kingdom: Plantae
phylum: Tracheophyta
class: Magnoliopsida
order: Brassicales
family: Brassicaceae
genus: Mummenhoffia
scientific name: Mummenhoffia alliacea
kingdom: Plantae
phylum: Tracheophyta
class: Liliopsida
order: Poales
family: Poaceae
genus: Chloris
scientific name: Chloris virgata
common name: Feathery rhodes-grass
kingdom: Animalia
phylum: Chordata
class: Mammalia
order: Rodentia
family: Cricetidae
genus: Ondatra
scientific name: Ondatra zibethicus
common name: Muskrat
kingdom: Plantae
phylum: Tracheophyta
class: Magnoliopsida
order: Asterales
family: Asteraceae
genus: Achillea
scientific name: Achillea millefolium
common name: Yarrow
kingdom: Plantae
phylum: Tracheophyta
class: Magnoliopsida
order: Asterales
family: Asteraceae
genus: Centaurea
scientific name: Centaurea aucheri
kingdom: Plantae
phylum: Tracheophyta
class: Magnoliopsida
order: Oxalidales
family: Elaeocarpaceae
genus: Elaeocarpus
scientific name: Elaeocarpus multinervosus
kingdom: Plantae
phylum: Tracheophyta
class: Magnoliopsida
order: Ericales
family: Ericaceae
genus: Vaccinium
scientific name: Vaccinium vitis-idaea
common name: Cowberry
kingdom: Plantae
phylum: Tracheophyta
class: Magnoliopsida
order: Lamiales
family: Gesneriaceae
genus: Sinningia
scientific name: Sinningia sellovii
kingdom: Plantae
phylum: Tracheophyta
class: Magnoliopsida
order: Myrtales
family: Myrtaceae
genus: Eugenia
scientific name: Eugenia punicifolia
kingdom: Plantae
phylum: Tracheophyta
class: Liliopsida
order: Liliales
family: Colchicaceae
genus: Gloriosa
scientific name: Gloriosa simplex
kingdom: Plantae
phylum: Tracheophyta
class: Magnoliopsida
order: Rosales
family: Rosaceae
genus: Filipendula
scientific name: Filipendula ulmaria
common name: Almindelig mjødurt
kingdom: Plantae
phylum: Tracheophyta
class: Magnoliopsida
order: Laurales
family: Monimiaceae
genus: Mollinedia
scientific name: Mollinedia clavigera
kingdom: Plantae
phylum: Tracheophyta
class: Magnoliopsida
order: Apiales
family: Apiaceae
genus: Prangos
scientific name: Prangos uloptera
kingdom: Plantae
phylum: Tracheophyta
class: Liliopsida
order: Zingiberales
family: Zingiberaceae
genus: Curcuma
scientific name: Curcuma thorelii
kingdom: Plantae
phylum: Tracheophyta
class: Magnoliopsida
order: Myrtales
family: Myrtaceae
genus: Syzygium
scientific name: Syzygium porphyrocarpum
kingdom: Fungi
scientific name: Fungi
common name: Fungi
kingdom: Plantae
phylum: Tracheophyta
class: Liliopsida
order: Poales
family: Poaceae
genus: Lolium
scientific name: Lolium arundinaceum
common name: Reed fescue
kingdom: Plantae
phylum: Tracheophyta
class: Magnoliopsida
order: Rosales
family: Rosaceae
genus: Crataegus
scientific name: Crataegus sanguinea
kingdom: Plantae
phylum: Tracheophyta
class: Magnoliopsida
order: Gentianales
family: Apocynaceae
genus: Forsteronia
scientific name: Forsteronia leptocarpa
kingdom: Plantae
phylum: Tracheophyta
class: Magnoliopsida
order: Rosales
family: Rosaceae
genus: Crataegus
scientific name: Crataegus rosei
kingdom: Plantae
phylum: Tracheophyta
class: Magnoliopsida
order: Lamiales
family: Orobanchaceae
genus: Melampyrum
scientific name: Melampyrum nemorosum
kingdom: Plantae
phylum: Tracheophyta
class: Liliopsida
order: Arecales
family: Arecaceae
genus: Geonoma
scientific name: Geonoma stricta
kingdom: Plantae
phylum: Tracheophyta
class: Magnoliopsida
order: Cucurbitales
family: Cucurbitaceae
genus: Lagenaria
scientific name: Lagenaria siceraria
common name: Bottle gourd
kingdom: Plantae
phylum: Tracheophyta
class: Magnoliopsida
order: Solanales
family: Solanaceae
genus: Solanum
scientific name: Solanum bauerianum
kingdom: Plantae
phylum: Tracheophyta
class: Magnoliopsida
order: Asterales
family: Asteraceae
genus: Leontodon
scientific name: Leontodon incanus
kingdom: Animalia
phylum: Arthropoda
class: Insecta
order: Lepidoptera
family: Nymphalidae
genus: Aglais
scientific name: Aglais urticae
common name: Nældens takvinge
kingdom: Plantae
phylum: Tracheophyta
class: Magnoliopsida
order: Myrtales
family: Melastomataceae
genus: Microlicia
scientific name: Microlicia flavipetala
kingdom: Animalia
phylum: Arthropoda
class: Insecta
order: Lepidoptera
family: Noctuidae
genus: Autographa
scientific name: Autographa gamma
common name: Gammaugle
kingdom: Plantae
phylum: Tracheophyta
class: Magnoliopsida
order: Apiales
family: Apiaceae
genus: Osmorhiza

▸ WRITTEN TASK
Print all of the lines above again without changing a single character.

▸ TASK OUTPUT
kingdom: Plantae
phylum: Tracheophyta
class: Magnoliopsida
order: Brassicales
family: Brassicaceae
genus: Mummenhoffia
scientific name: Mummenhoffia alliacea
kingdom: Plantae
phylum: Tracheophyta
class: Liliopsida
order: Poales
family: Poaceae
genus: Chloris
scientific name: Chloris virgata
common name: Feathery rhodes-grass
kingdom: Animalia
phylum: Chordata
class: Mammalia
order: Rodentia
family: Cricetidae
genus: Ondatra
scientific name: Ondatra zibethicus
common name: Muskrat
kingdom: Plantae
phylum: Tracheophyta
class: Magnoliopsida
order: Asterales
family: Asteraceae
genus: Achillea
scientific name: Achillea millefolium
common name: Yarrow
kingdom: Plantae
phylum: Tracheophyta
class: Magnoliopsida
order: Asterales
family: Asteraceae
genus: Centaurea
scientific name: Centaurea aucheri
kingdom: Plantae
phylum: Tracheophyta
class: Magnoliopsida
order: Oxalidales
family: Elaeocarpaceae
genus: Elaeocarpus
scientific name: Elaeocarpus multinervosus
kingdom: Plantae
phylum: Tracheophyta
class: Magnoliopsida
order: Ericales
family: Ericaceae
genus: Vaccinium
scientific name: Vaccinium vitis-idaea
common name: Cowberry
kingdom: Plantae
phylum: Tracheophyta
class: Magnoliopsida
order: Lamiales
family: Gesneriaceae
genus: Sinningia
scientific name: Sinningia sellovii
kingdom: Plantae
phylum: Tracheophyta
class: Magnoliopsida
order: Myrtales
family: Myrtaceae
genus: Eugenia
scientific name: Eugenia punicifolia
kingdom: Plantae
phylum: Tracheophyta
class: Liliopsida
order: Liliales
family: Colchicaceae
genus: Gloriosa
scientific name: Gloriosa simplex
kingdom: Plantae
phylum: Tracheophyta
class: Magnoliopsida
order: Rosales
family: Rosaceae
genus: Filipendula
scientific name: Filipendula ulmaria
common name: Almindelig mjødurt
kingdom: Plantae
phylum: Tracheophyta
class: Magnoliopsida
order: Laurales
family: Monimiaceae
genus: Mollinedia
scientific name: Mollinedia clavigera
kingdom: Plantae
phylum: Tracheophyta
class: Magnoliopsida
order: Apiales
family: Apiaceae
genus: Prangos
scientific name: Prangos uloptera
kingdom: Plantae
phylum: Tracheophyta
class: Liliopsida
order: Zingiberales
family: Zingiberaceae
genus: Curcuma
scientific name: Curcuma thorelii
kingdom: Plantae
phylum: Tracheophyta
class: Magnoliopsida
order: Myrtales
family: Myrtaceae
genus: Syzygium
scientific name: Syzygium porphyrocarpum
kingdom: Fungi
scientific name: Fungi
common name: Fungi
kingdom: Plantae
phylum: Tracheophyta
class: Liliopsida
order: Poales
family: Poaceae
genus: Lolium
scientific name: Lolium arundinaceum
common name: Reed fescue
kingdom: Plantae
phylum: Tracheophyta
class: Magnoliopsida
order: Rosales
family: Rosaceae
genus: Crataegus
scientific name: Crataegus sanguinea
kingdom: Plantae
phylum: Tracheophyta
class: Magnoliopsida
order: Gentianales
family: Apocynaceae
genus: Forsteronia
scientific name: Forsteronia leptocarpa
kingdom: Plantae
phylum: Tracheophyta
class: Magnoliopsida
order: Rosales
family: Rosaceae
genus: Crataegus
scientific name: Crataegus rosei
kingdom: Plantae
phylum: Tracheophyta
class: Magnoliopsida
order: Lamiales
family: Orobanchaceae
genus: Melampyrum
scientific name: Melampyrum nemorosum
kingdom: Plantae
phylum: Tracheophyta
class: Liliopsida
order: Arecales
family: Arecaceae
genus: Geonoma
scientific name: Geonoma stricta
kingdom: Plantae
phylum: Tracheophyta
class: Magnoliopsida
order: Cucurbitales
family: Cucurbitaceae
genus: Lagenaria
scientific name: Lagenaria siceraria
common name: Bottle gourd
kingdom: Plantae
phylum: Tracheophyta
class: Magnoliopsida
order: Solanales
family: Solanaceae
genus: Solanum
scientific name: Solanum bauerianum
kingdom: Plantae
phylum: Tracheophyta
class: Magnoliopsida
order: Asterales
family: Asteraceae
genus: Leontodon
scientific name: Leontodon incanus
kingdom: Animalia
phylum: Arthropoda
class: Insecta
order: Lepidoptera
family: Nymphalidae
genus: Aglais
scientific name: Aglais urticae
common name: Nældens takvinge
kingdom: Plantae
phylum: Tracheophyta
class: Magnoliopsida
order: Myrtales
family: Melastomataceae
genus: Microlicia
scientific name: Microlicia flavipetala
kingdom: Animalia
phylum: Arthropoda
class: Insecta
order: Lepidoptera
family: Noctuidae
genus: Autographa
scientific name: Autographa gamma
common name: Gammaugle
kingdom: Plantae
phylum: Tracheophyta
class: Magnoliopsida
order: Apiales
family: Apiaceae
genus: Osmorhiza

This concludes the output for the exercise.